Grace and Remembrance
And the God of all grace, who called you to his eternal glory in Christ,
after you have suffered a little while,
will himself restore you and make you strong, firm, and steadfast.
1 Peter 5:10
It is the fourth anniversary of my mother’s passing. I still miss her—every single day. A month after her memorial my husband and I travelled to Hawaii and stayed with friends on Kauai. We celebrated Thanksgiving on the beach, surfboards as our table. I took my chair down to the water and set it up so the waves would crash against my legs, and I thought of the washing of God—his grace washing the pains of grief and loss—waters of life flushing through me as the waves came rushing in. So many emotions ran through me that afternoon. Memories, some good, some bad, some painful and some joyful. I let the tears flow freely.

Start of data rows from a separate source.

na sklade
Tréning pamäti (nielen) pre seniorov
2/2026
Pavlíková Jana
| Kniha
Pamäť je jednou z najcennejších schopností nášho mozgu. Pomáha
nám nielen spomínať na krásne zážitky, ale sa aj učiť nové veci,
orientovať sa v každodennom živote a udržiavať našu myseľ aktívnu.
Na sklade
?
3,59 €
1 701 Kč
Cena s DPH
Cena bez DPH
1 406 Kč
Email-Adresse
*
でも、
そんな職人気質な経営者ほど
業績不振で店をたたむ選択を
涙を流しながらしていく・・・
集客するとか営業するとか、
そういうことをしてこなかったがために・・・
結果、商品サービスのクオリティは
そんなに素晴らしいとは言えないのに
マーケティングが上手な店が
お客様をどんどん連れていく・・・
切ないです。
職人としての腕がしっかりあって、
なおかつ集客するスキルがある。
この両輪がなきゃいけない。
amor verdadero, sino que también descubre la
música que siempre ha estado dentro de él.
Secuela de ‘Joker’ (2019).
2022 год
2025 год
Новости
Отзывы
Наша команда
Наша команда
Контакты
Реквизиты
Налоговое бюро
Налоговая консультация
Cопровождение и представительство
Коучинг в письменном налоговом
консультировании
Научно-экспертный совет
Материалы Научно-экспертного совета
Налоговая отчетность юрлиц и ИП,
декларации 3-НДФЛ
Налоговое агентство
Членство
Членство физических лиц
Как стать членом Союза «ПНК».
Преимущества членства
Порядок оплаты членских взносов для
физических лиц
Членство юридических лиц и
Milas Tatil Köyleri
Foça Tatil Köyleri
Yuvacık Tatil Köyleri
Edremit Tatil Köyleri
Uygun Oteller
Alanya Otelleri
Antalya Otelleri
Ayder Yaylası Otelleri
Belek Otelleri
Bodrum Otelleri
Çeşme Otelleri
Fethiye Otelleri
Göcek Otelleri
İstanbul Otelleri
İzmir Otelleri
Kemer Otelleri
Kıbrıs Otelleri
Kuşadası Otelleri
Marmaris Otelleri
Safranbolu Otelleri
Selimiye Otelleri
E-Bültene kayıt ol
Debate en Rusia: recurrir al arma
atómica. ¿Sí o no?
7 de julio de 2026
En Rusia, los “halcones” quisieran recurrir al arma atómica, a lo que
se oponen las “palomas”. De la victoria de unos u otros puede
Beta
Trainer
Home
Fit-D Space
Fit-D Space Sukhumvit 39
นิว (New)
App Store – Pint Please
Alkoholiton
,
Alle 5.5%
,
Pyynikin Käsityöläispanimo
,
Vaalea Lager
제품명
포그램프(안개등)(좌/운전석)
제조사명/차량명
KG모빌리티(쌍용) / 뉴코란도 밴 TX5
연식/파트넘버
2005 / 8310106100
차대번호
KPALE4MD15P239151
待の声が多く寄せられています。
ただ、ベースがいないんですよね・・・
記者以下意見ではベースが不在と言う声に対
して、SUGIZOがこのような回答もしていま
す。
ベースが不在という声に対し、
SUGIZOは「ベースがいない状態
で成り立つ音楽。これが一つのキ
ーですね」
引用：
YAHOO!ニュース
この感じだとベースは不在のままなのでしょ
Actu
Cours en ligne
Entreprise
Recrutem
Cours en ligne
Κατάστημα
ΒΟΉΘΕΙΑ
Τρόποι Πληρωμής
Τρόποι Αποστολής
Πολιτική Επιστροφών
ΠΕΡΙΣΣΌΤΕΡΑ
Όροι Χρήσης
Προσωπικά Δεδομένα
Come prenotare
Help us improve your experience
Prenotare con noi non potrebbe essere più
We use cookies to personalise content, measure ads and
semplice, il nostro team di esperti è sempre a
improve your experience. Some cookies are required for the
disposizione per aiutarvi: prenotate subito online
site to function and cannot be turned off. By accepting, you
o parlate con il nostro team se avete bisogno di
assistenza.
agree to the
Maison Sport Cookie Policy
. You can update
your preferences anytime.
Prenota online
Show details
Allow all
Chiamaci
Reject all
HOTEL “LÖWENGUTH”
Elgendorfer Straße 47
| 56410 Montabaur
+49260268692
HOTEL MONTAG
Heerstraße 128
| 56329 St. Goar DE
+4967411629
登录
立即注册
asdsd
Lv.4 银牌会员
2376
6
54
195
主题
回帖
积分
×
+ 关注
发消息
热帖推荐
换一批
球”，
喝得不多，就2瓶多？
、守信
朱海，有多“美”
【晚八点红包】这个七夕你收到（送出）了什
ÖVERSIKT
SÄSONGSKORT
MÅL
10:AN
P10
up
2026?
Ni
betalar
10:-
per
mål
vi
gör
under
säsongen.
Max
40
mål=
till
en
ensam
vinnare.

I sat in the water that day and let the grace of God flow; but what if I stood and just jumped in, letting myself be swept over by his infinite sea of love and forgiveness. Yes, we can stand on the shore and just admire God from a distance—but in it we are swept and tumbled, and maybe upside down for a bit. Maybe even your breath is caught—things lost—the losing of yourself. But everything—everything becomes washed, rinsed in the blood of Christ. I thought that day of everything I tend to hang onto and what must be let go of.
The infinite love of God can be capsizing, the ocean your own tears. Tenderly my husband and our friends, would come and check on me, asking if everything was okay. I found myself telling them, “It’s OK. Really I was fine.” But not really, because in that moment of lose I was broken and didn’t know which way was up. I was tumbled in an ocean of sorrow.
What I know from that time in my life and the continuing days since is that the mercy of God upends you and you come home humbled, grateful, born again into the deep love of God.
O LORD, thank you for washing, rinsing, gracing, and loving your people through the storms of life. May we not just stand on the shore of your mercy and admire you, but jump right into the depths of your love. In Christ, Amen.